Parkinson is well aware that the tasks ahead won’t be quick or easy. The infrastructure that is required to move the country from a system of treatment to prevention includes access to genetic counselors; breast MRIs; reimbursement for preemptive mastectomies; funding for public health campaigns; education for primary care doctors; and more. Parkinson is also hoping to fund studies into other forms of cancer, including prostate cancer, which are also more prevalent in the islands than in most areas.

In the final moments of our meeting, I ask Parkinson and Zhou a nagging question that’s been on my mind since I first heard about the breast cancer rates in Trinidad: “Why?” Both have theories, but no conclusive answers.

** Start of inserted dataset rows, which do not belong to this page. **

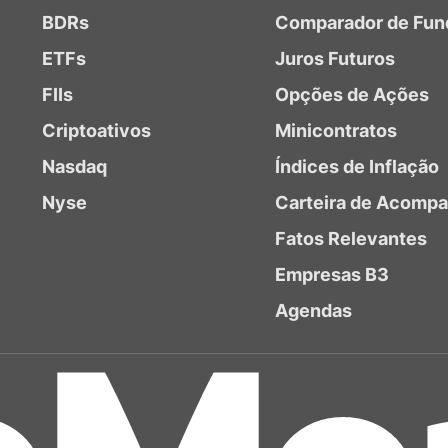
BDRs
Comparador de Fun
ETFs
Juros Futuros
FIIs
Opções de Ações
Criptoativos
Minicontratos
Nasdaq
Índices de Inflação
Nyse
Carteira de Acomp
Fatos Relevantes
Empresas B3
Agendas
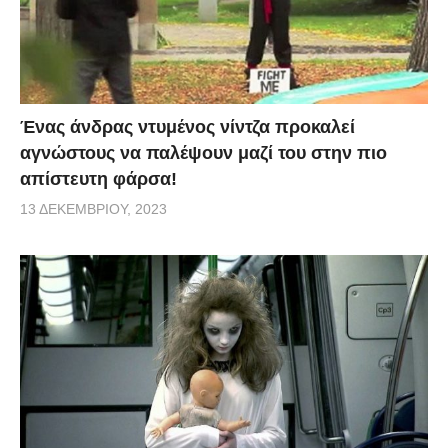
Ένας άνδρας ντυμένος νίντζα προκαλεί
αγνώστους να παλέψουν μαζί του στην πιο
απίστευτη φάρσα!
13 ΔΕΚΕΜΒΡΊΟΥ, 2023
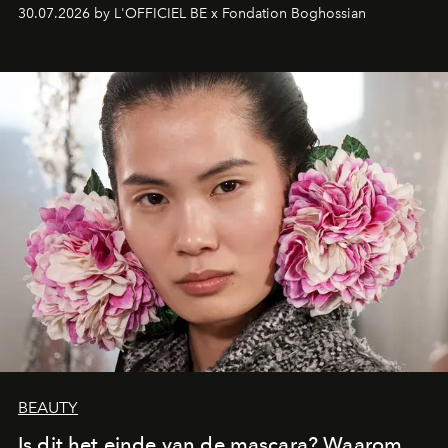
fonkelend Murano-glas creëert de Franse kunstenaar
30.07.2026 by L'OFFICIEL BE x Fondation Boghossian
een emotionele reis waarin elk werk de herinnering
oproept aan een ontmoeting, een bestemming of een
moment van verwondering.
BEAUTY
Is dit het einde van de mascara? Waarom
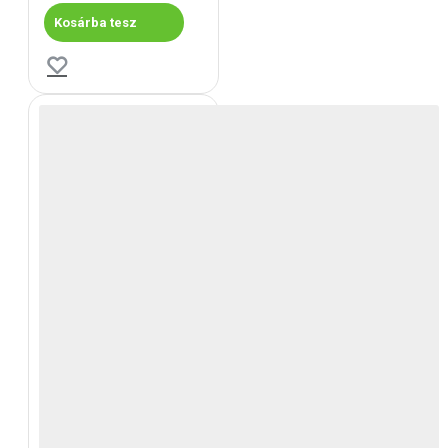
Kosárba tesz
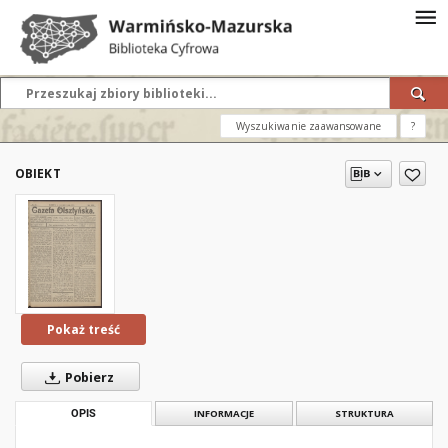
Wyszukiwanie zaawansowane
?
OBIEKT
Pokaż treść
Pobierz
OPIS
INFORMACJE
STRUKTURA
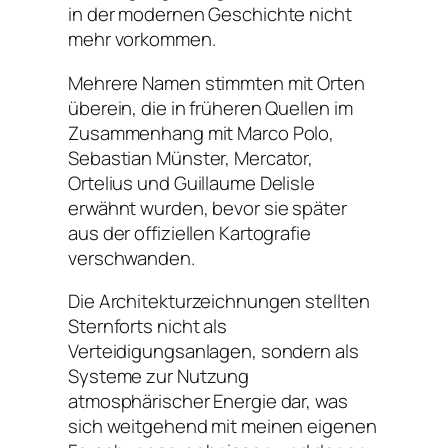
in der modernen Geschichte nicht
mehr vorkommen.
Mehrere Namen stimmten mit Orten
überein, die in früheren Quellen im
Zusammenhang mit Marco Polo,
Sebastian Münster, Mercator,
Ortelius und Guillaume Delisle
erwähnt wurden, bevor sie später
aus der offiziellen Kartografie
verschwanden.
Die Architekturzeichnungen stellten
Sternforts nicht als
Verteidigungsanlagen, sondern als
Systeme zur Nutzung
atmosphärischer Energie dar, was
sich weitgehend mit meinen eigenen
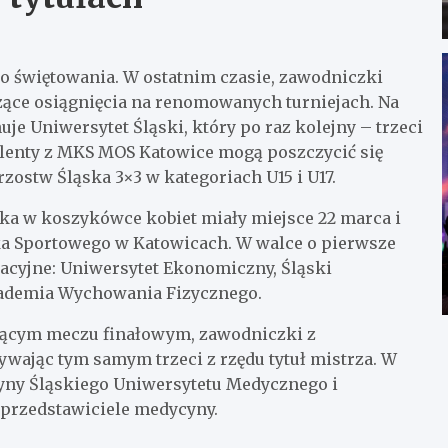
 świętowania. W ostatnim czasie, zawodniczki
zące osiągnięcia na renomowanych turniejach. Na
 Uniwersytet Śląski, który po raz kolejny – trzeci
 talenty z MKS MOS Katowice mogą poszczycić się
ostw Śląska 3×3 w kategoriach U15 i U17.
a w koszykówce kobiet miały miejsce 22 marca i
dka Sportowego w Katowicach. W walce o pierwsze
kacyjne: Uniwersytet Ekonomiczny, Śląski
kademia Wychowania Fizycznego.
ującym meczu finałowym, zawodniczki z
wając tym samym trzeci z rzędu tytuł mistrza. W
żyny Śląskiego Uniwersytetu Medycznego i
 przedstawiciele medycyny.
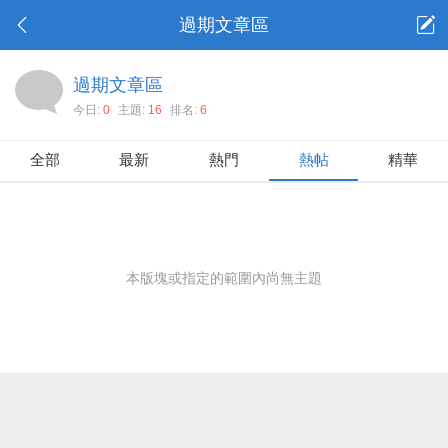
過期文章區
過期文章區
今日:
0
主題:
16
排名:
6
全部
最新
熱門
熱帖
精華
本版塊或指定的範圍內尚無主題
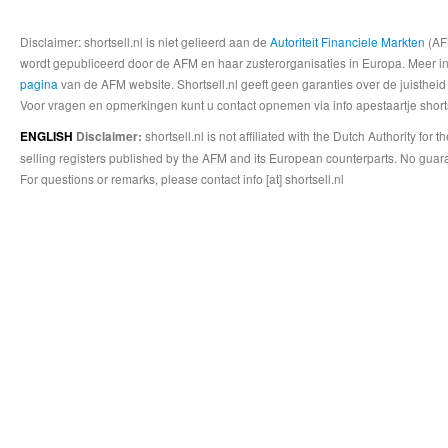
Disclaimer: shortsell.nl is niet gelieerd aan de
Autoriteit Financiele Markten
(AFM
wordt gepubliceerd door de AFM en haar zusterorganisaties in Europa. Meer info
pagina
van de AFM website. Shortsell.nl geeft geen garanties over de juistheid
Voor vragen en opmerkingen kunt u contact opnemen via info apestaartje shorts
shortsell.nl is not affiliated with the Dutch Authority fo
ENGLISH
Disclaimer:
selling registers published by the AFM and its European counterparts. No guara
For questions or remarks, please contact info [at] shortsell.nl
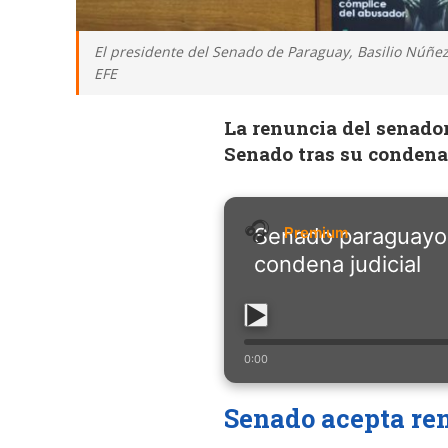
El presidente del Senado de Paraguay, Basilio Núñez,
EFE
La renuncia del senador
Senado tras su condena
Senado paraguayo 
condena judicial
0:00
Senado acepta re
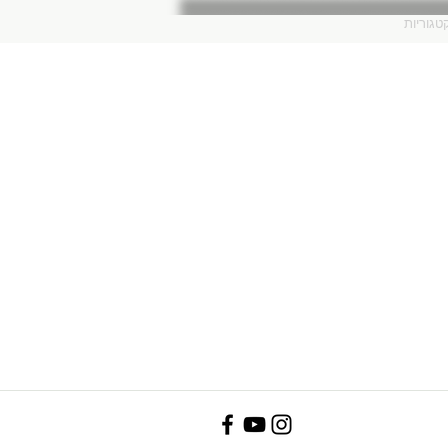
טגוריות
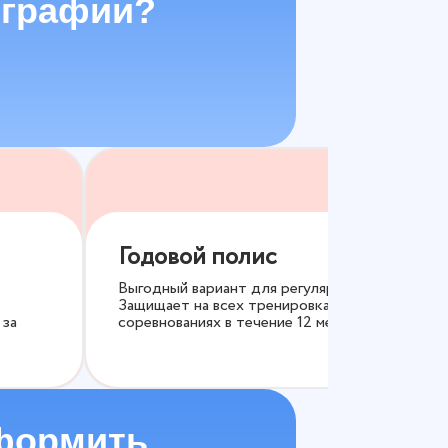
ографии?
Годовой полис
Выгодный вариант для регулярных занятий.
Защищает на всех тренировках и
 за
соревнованиях в течение 12 месяцев.
формить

It’s possible that there’s an environmental cause, although that would require further public health research. As Zhou explains, there also doesn’t appear to be a single “founder effect,” a term that refers to the loss of genetic variation that occurs when a new population is established by a small number of individuals from a larger population. Instead, the answer might be related to the ethnic diversity from decades of colonial rule: Tobago changed hands more frequently between 1650 and 1814 than any other Caribbean territory.

“I think with the influx of the French and the Spanish and the Africans, these mutations happened and they never left the population,” Hofstatter later explained to me by phone. Trinidad and Tobago is a small and relatively isolated country, which makes it harder for the mutation to randomly disappear within a family. “Once you introduce a mutation, it’s really hard to get rid of it.”